CAP (Combat Air Patrol) Navy Commander John C. “Kit” Scull was killed in a plane crash during a mission over the Mediterranean Sea in November 1983 after the terrorist attack on the Marines in Lebanon. He left behind a wife, their 20-month old son, a mother and brother in Newport News, scores of friends and colleagues all over the world, and a stunned community that had just lost one of its finest native sons. Seven years later, five of his lifelong friends and his family established a memorial to honor “Kit’s” memory and perpetuate his many fine qualities. The John Corson Scull Memorial Endowment Fund at Hampton Roads Academy is an endowment memorial to help deserving students.
Kit was born in 1946, grew up in Brandon Heights and attended Hilton Elementary School. Kit was active in scouting. After finishing the Cub Scouts, he joined Troop 41 as a Boy Scout and earned its highest rank of Eagle Scout. He was an avid sailor and scuba diving enthusiast and very much enjoyed his workshop and wood making activities.
When HRA first opened in 1959, Kit entered the eighth grade and spent his next five years at HRA. After graduating from HRA in 1964, Kit entered Duke University and graduated in 1969 with a degree in Mechanical Engineering. After Duke, Kit was commissioned as an ensign in the Navy and in 1970 he received his wings as a Naval Flight Officer.
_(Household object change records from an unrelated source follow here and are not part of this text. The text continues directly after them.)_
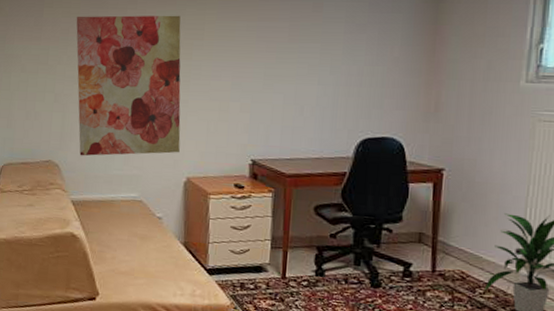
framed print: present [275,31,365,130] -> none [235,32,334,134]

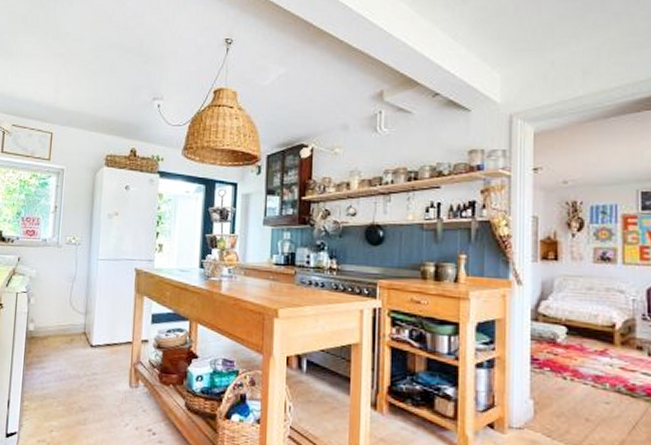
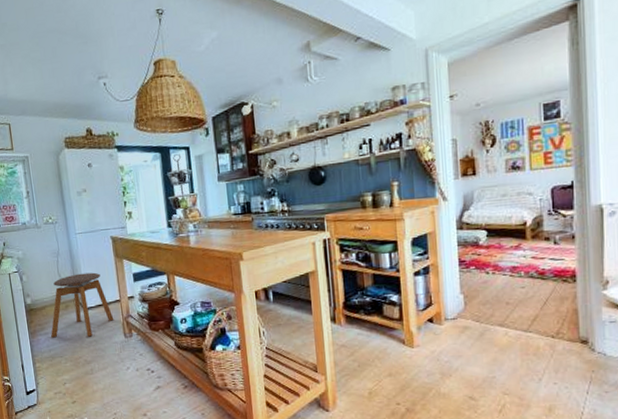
stool: none [48,304,122,380] -> present [51,272,114,338]

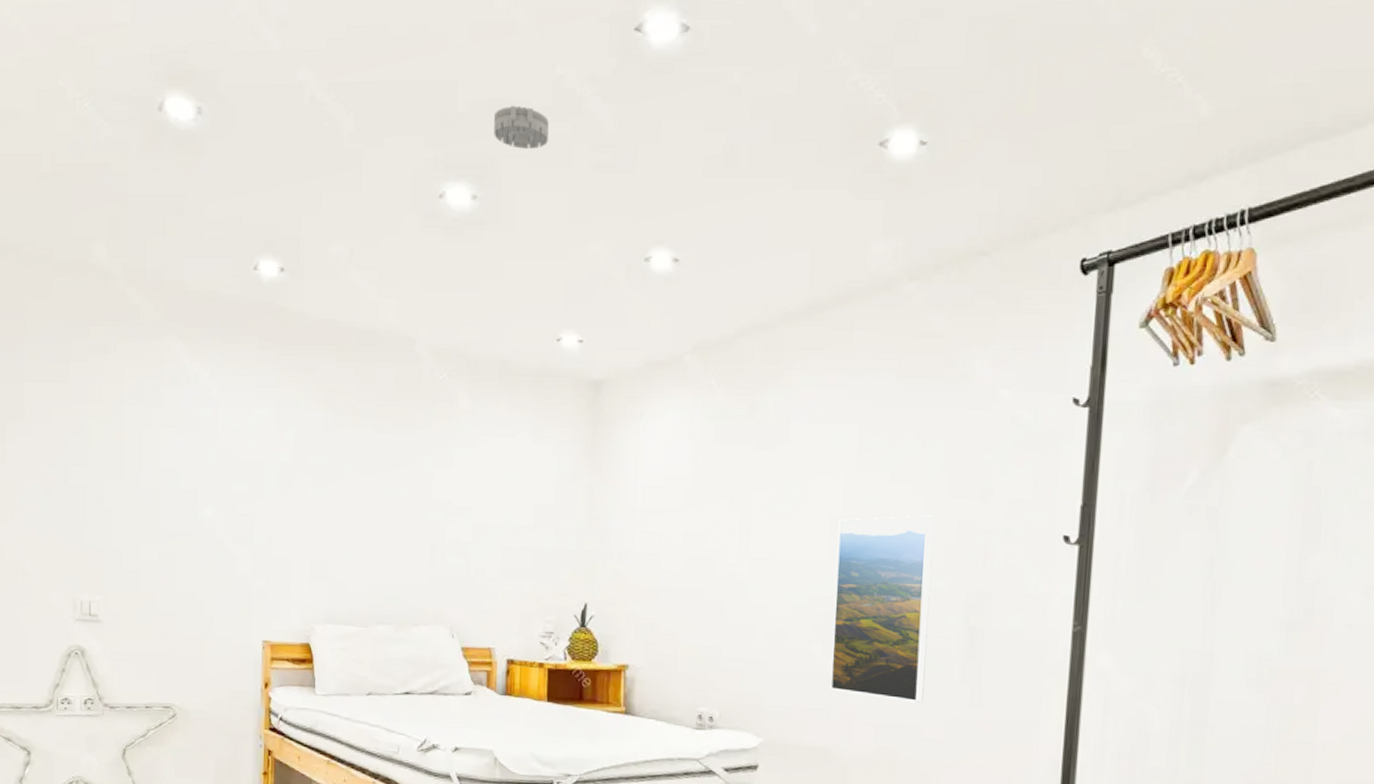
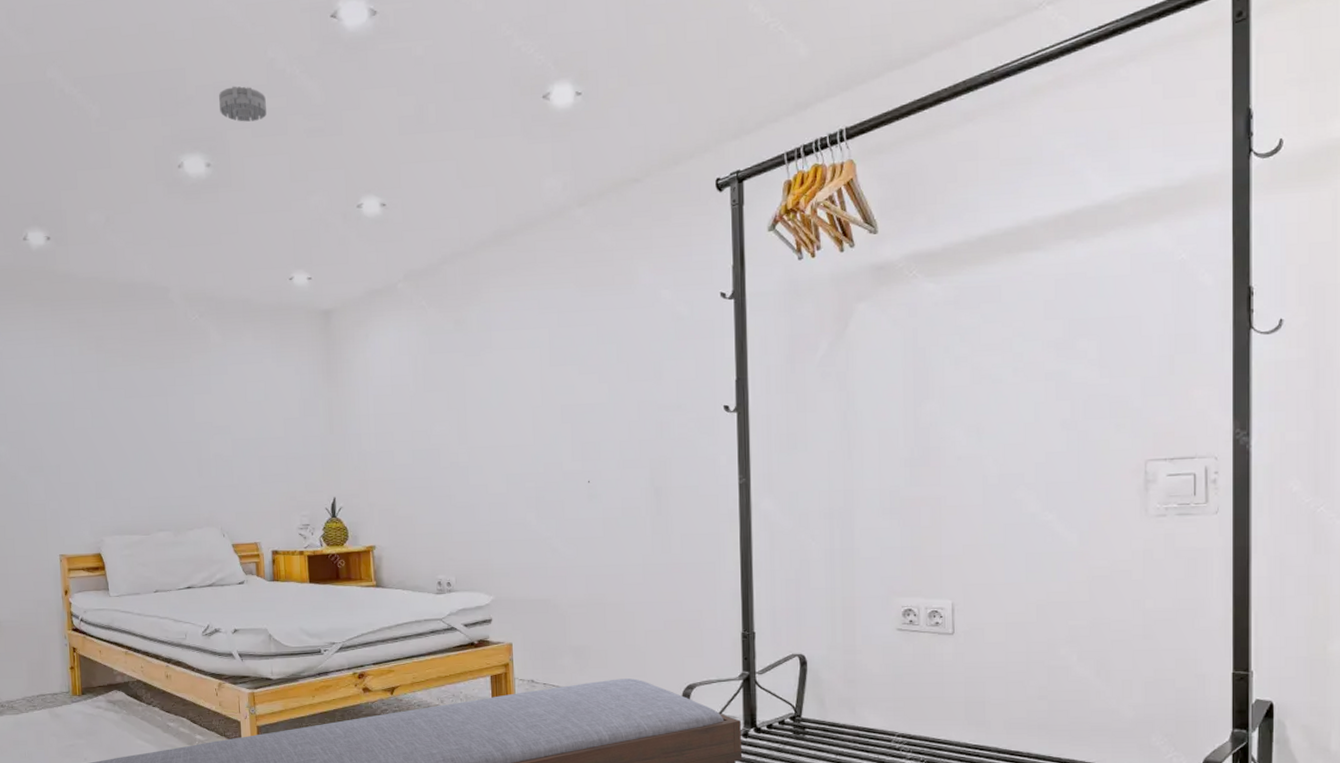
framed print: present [830,515,934,703] -> none [539,398,623,554]

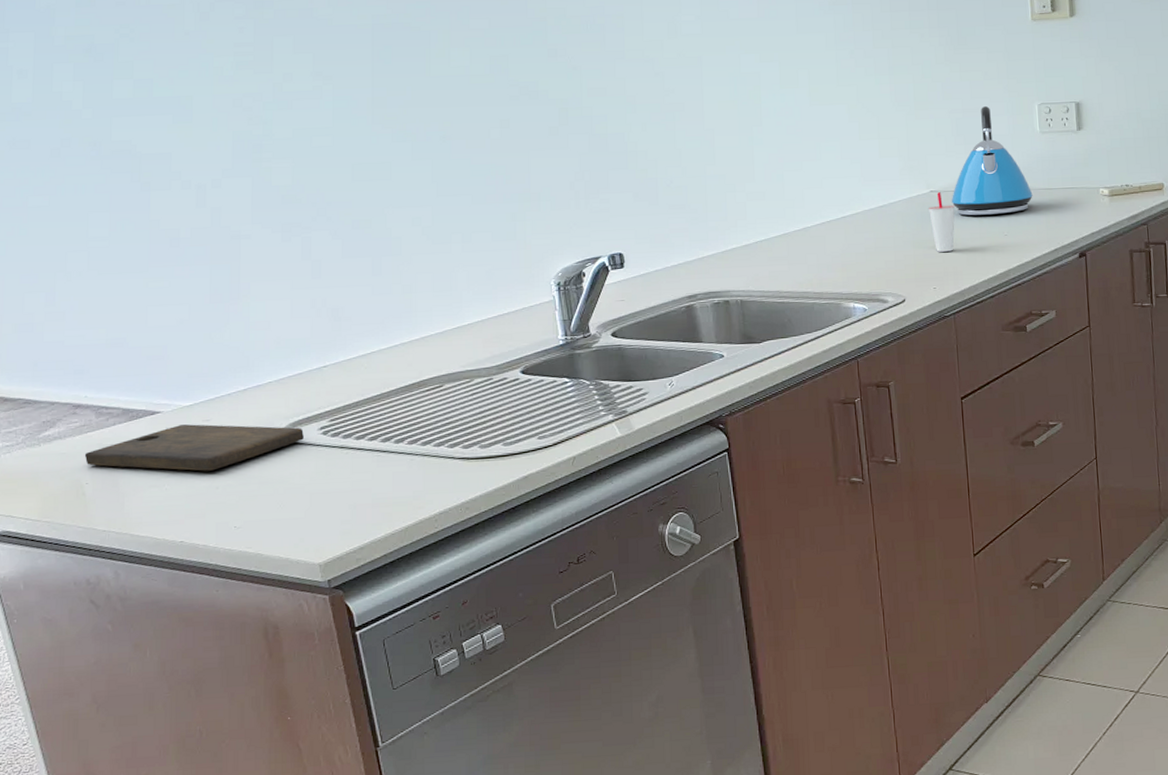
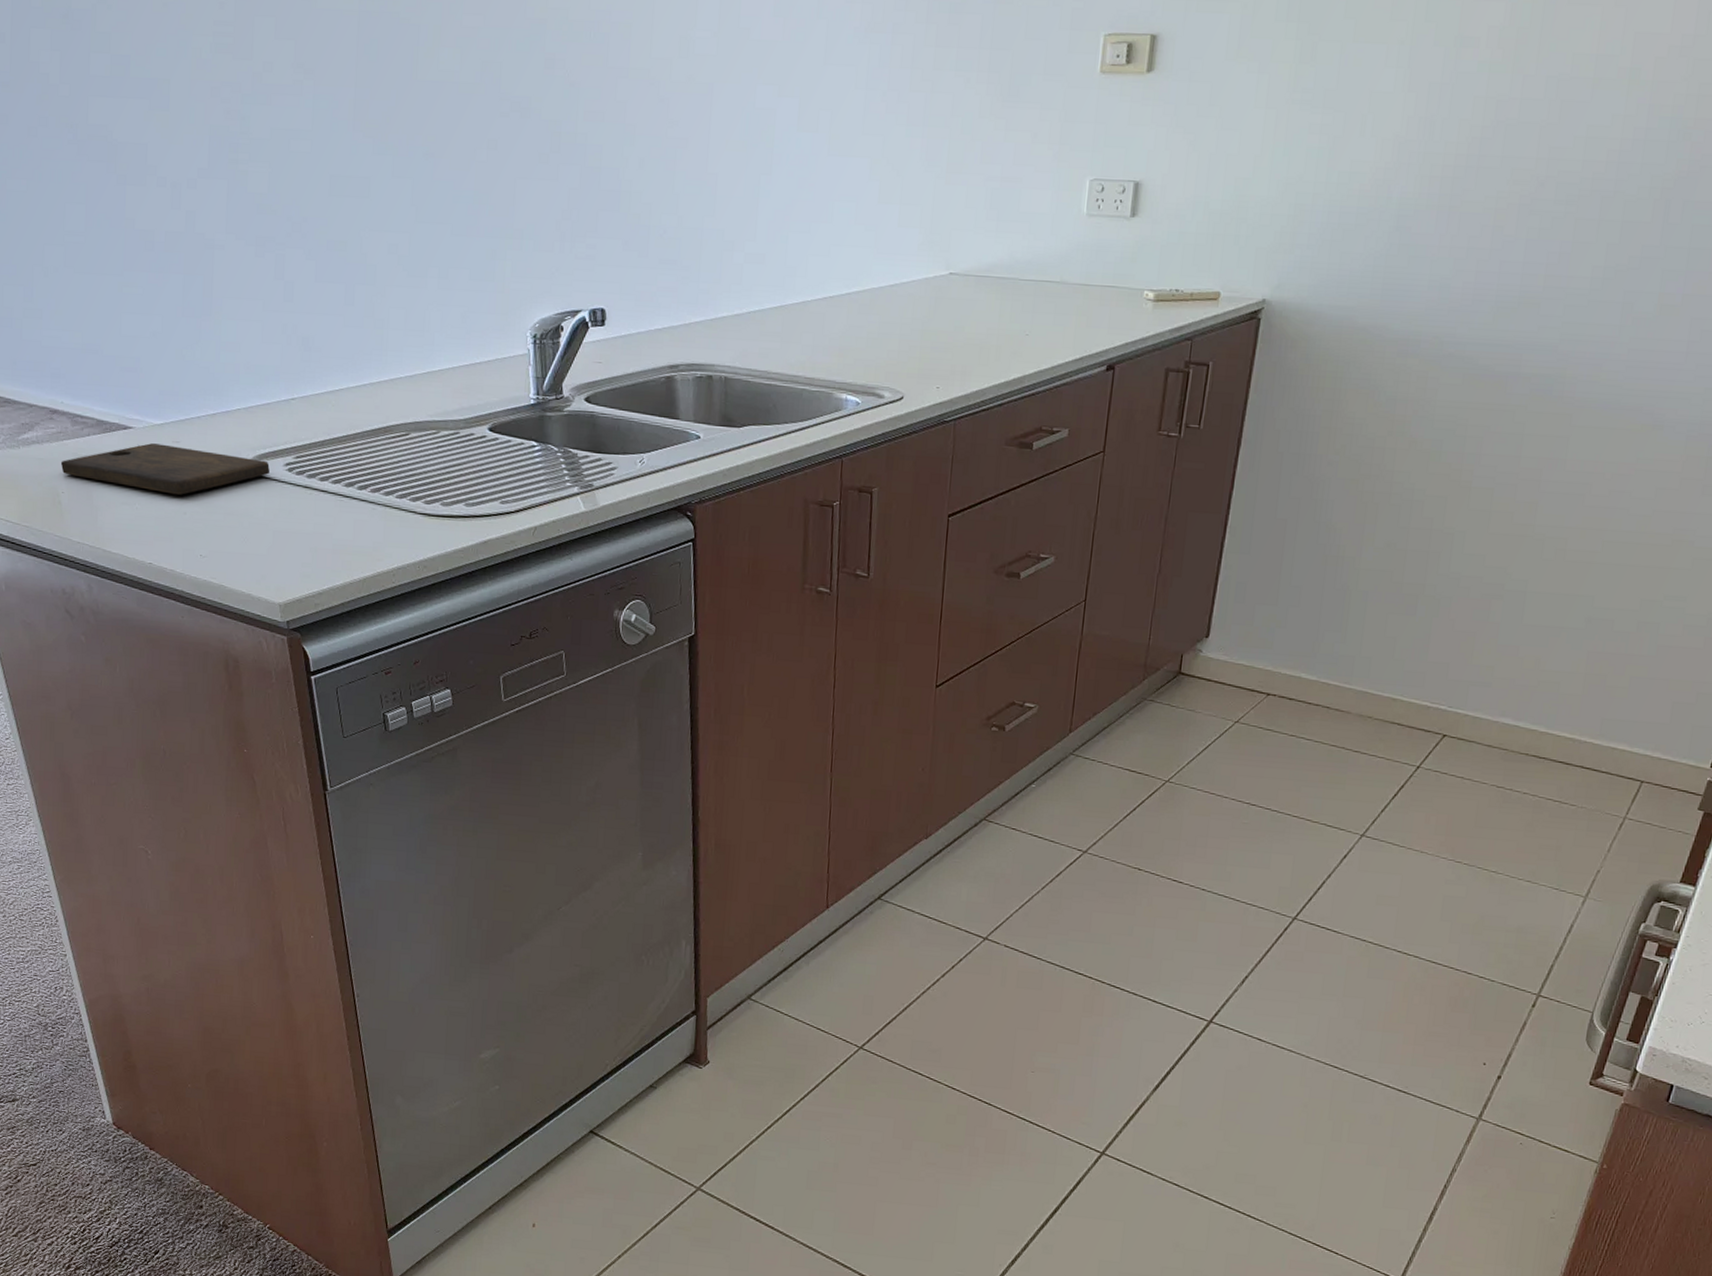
cup: present [929,191,955,252] -> none [944,274,975,347]
kettle: present [951,106,1033,216] -> none [971,176,1066,309]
Kit’s 14 years of military service were distinguished ones in which he continued to exhibit strong leadership skills and a high ethical standard that was respected by many. The following quote summarizes Kit’s career as recalled by his skipper, CMDR John Burch:
“His career was steeped in all the traditional tapestry associated with carrier aviation. The USS John F. Kennedy played an important part in Belly’s career. (“Belly” was the name by which his squadron mates knew him.) He had accumulated over 700 arrested landings aboard Big John. His technical expertise was unequalled. I just recently had the pleasure to strongly endorse John’s official request to the Chief of Navy Military Personnel for John’s entrance into the NASA Space Shuttle Program. “Belly’s” exemplary professional Naval career did not stop him from being an outstanding leader in the civic organizations in Virginia Beach. His work with the local police force and other social organizations were instrumental in fostering good relations between the military and civilian communities within the Tidewater area. “Belly” died serving his country. His legacy will live on. The people he touched in life are better because of his association.”